# Extracted page text data
*** Block opens ***
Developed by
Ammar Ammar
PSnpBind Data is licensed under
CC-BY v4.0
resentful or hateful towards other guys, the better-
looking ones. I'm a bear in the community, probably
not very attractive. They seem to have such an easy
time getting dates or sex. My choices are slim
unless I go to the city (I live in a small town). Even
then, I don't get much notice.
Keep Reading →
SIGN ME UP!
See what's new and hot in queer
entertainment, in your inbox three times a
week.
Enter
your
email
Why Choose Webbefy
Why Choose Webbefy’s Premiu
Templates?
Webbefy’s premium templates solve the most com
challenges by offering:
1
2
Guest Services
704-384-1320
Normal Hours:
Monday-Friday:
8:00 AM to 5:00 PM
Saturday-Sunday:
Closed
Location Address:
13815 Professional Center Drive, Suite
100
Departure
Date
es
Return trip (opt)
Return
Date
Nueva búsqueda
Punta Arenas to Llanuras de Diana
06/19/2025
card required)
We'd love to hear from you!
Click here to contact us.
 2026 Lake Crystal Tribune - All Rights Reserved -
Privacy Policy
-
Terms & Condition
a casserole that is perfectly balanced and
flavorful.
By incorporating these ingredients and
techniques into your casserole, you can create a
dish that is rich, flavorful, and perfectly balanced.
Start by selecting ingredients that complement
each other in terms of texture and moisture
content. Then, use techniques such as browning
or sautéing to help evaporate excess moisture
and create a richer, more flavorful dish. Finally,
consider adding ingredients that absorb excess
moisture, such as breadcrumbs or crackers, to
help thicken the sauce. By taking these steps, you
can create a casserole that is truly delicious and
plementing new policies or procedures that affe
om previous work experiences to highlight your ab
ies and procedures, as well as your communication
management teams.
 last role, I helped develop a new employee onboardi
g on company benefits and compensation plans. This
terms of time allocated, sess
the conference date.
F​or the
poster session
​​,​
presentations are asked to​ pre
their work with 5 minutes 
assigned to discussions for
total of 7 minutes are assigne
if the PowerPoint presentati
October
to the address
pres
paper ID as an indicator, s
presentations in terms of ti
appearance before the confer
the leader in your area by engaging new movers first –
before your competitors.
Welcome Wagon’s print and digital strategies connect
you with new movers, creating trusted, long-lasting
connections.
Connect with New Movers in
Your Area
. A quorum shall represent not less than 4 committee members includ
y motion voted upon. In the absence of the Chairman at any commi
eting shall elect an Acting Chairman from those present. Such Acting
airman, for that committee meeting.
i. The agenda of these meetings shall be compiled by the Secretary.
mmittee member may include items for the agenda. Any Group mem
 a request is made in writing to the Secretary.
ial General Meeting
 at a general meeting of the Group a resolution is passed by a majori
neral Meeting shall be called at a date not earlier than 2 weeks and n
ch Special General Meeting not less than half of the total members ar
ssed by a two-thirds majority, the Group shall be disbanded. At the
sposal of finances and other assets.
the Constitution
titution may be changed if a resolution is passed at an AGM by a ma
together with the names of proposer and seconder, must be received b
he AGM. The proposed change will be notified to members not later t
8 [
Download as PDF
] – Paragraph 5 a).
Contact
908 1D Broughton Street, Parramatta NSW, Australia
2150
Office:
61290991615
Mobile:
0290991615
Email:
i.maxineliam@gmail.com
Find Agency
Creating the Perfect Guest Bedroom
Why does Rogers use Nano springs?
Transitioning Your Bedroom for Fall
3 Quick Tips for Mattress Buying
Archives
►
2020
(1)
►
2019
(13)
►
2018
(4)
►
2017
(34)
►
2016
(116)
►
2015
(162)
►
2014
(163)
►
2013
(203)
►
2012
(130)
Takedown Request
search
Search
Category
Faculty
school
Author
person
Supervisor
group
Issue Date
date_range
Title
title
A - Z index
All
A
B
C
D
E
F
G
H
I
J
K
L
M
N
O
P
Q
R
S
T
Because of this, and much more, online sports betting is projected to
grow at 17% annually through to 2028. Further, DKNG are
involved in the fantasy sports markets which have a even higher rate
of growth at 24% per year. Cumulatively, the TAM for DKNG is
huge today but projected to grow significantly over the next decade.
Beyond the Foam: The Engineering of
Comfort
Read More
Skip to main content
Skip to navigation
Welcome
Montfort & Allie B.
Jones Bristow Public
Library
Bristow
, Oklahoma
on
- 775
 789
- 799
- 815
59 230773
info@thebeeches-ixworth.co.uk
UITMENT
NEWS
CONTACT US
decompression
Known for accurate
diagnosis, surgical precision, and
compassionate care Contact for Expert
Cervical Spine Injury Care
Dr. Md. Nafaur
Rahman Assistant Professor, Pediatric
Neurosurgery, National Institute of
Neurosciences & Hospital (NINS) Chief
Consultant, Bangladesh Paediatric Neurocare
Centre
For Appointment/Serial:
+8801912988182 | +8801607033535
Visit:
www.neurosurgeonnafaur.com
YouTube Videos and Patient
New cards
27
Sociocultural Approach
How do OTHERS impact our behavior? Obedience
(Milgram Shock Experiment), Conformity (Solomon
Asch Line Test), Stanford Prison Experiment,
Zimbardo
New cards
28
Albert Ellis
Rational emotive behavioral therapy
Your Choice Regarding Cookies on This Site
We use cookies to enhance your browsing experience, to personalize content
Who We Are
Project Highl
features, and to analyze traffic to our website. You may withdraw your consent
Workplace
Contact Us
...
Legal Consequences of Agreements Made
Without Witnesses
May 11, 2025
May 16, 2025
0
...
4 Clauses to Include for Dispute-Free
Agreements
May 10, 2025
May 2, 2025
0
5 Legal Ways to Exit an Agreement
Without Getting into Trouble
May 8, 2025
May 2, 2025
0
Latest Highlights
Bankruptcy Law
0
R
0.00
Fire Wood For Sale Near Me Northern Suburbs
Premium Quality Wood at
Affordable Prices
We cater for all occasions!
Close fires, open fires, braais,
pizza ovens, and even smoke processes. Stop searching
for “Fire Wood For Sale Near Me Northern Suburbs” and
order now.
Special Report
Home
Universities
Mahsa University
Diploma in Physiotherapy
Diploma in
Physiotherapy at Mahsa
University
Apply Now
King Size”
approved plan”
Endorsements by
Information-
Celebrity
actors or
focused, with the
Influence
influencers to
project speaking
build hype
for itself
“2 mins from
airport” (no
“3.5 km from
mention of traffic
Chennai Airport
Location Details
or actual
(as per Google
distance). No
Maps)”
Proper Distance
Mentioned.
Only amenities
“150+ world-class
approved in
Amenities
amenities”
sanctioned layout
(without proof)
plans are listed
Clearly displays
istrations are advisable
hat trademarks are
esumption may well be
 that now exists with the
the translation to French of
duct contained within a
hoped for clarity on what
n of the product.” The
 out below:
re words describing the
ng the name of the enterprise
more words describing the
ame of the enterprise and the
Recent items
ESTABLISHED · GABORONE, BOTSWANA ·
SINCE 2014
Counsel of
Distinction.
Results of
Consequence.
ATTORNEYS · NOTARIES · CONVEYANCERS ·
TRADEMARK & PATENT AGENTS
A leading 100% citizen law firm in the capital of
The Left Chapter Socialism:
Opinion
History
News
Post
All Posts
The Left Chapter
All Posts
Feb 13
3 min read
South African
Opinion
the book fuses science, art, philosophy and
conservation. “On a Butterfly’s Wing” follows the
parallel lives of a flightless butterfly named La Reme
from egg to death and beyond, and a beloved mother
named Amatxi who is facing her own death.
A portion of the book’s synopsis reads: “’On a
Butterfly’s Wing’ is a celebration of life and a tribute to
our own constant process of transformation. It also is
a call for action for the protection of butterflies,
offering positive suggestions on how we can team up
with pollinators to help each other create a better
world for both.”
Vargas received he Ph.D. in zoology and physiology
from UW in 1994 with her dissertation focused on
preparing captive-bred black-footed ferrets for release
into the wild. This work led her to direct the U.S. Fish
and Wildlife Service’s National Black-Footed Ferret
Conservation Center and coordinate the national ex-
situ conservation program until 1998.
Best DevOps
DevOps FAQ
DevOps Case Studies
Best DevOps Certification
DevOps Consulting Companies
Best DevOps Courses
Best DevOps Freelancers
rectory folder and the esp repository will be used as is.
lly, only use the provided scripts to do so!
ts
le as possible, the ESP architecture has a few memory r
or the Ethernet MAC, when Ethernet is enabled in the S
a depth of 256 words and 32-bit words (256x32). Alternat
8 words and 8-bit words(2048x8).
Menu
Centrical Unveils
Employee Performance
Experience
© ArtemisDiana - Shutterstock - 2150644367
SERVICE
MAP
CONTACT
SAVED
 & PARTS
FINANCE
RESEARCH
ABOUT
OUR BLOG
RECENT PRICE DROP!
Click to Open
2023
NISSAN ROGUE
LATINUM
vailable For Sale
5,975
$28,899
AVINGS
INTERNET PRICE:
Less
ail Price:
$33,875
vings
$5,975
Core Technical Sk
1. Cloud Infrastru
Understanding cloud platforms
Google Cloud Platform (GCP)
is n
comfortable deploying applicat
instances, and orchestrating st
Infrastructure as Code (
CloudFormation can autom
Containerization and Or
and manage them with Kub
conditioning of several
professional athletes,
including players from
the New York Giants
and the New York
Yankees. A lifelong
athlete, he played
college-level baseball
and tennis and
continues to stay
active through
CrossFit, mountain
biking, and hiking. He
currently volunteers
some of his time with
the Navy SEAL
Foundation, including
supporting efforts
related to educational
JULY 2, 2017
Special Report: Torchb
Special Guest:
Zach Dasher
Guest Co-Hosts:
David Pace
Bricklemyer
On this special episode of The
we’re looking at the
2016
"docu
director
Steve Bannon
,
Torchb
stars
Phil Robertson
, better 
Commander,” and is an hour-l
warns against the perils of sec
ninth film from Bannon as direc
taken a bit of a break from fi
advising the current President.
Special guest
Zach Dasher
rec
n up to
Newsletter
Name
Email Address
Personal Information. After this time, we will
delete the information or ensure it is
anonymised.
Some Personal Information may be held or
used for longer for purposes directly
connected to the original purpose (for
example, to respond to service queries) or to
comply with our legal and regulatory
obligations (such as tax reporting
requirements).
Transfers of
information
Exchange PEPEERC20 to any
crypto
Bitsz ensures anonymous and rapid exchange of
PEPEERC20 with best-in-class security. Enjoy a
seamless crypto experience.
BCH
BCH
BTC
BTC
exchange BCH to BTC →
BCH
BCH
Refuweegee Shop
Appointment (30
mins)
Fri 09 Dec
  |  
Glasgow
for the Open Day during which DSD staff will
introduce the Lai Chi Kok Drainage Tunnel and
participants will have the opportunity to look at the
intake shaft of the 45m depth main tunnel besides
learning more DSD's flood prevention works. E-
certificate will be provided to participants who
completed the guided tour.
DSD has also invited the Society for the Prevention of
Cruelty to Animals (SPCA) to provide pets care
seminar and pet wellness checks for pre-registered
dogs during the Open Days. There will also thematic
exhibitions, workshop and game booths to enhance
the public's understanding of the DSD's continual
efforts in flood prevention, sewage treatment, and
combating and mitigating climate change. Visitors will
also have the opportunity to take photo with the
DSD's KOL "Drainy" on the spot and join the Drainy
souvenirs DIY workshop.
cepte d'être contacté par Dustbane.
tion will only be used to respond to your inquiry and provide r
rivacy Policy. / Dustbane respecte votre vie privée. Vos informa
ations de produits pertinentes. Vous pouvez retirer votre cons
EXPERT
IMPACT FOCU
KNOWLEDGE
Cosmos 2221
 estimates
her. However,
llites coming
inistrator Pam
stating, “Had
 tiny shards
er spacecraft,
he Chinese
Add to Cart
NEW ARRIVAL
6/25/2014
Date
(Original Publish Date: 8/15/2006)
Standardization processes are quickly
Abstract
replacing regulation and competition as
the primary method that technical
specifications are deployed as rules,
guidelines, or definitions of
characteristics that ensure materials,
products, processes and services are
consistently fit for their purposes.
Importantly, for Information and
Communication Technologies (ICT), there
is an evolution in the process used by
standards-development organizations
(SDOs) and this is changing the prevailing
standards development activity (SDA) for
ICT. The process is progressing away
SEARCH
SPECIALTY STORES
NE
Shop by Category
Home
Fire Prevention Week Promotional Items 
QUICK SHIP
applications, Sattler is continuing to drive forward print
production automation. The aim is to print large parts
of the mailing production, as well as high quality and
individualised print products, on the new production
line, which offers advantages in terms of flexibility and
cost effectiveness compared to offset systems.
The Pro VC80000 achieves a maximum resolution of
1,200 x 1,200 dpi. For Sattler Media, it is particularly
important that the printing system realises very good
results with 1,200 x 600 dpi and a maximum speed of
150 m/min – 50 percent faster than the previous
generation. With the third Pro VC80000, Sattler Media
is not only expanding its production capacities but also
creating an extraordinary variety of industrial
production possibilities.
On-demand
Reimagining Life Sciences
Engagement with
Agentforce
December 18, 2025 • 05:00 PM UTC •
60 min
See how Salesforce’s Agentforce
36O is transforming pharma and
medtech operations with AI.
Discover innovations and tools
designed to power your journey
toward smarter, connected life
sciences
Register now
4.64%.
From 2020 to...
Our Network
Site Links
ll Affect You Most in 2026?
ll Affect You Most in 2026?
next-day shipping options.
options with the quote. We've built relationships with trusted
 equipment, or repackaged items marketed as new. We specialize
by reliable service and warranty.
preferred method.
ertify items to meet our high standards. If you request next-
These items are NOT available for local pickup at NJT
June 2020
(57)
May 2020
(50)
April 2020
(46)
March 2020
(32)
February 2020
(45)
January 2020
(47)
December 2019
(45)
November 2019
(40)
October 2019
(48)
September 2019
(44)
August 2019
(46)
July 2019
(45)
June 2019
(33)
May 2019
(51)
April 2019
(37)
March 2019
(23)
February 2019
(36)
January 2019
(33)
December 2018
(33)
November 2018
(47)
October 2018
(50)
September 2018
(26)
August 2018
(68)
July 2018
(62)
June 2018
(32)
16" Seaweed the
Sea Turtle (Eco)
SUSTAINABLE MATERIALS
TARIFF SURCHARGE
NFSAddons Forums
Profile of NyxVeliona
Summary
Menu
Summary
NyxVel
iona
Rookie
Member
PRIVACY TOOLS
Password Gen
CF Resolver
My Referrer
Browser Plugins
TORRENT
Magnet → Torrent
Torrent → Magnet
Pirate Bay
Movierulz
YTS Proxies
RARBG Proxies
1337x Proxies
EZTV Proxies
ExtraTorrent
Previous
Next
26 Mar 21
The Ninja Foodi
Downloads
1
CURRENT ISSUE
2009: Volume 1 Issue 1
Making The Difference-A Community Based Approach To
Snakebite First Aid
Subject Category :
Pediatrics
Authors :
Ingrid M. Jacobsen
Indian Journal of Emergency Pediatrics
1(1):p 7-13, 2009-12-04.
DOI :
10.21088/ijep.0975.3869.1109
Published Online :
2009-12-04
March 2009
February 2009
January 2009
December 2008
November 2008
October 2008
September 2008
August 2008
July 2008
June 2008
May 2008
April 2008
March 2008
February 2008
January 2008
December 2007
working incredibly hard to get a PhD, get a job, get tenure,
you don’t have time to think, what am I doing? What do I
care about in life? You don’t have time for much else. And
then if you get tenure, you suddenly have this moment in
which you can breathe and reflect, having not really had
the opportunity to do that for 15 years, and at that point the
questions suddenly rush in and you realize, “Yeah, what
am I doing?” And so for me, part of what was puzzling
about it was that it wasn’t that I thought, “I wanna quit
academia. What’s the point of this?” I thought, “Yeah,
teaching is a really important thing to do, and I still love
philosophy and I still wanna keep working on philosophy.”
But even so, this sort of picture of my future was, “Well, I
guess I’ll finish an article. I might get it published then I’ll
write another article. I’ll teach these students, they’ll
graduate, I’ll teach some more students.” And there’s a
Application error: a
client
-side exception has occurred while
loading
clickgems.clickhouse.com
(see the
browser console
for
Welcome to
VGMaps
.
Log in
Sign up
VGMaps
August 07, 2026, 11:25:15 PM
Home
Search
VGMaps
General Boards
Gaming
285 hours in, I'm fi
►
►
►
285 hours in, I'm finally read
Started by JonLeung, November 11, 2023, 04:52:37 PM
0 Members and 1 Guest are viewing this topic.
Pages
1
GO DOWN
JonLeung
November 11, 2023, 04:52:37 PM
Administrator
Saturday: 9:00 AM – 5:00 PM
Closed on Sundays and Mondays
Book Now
*** Block closes ***
# WRITTEN TASK
All lines from the one containing "Administrator" through the last line of the data, both included, are to be retyped exactly, and no other line belongs in the answer.

# FINAL ANSWER
Administrator
Saturday: 9:00 AM – 5:00 PM
Closed on Sundays and Mondays
Book Now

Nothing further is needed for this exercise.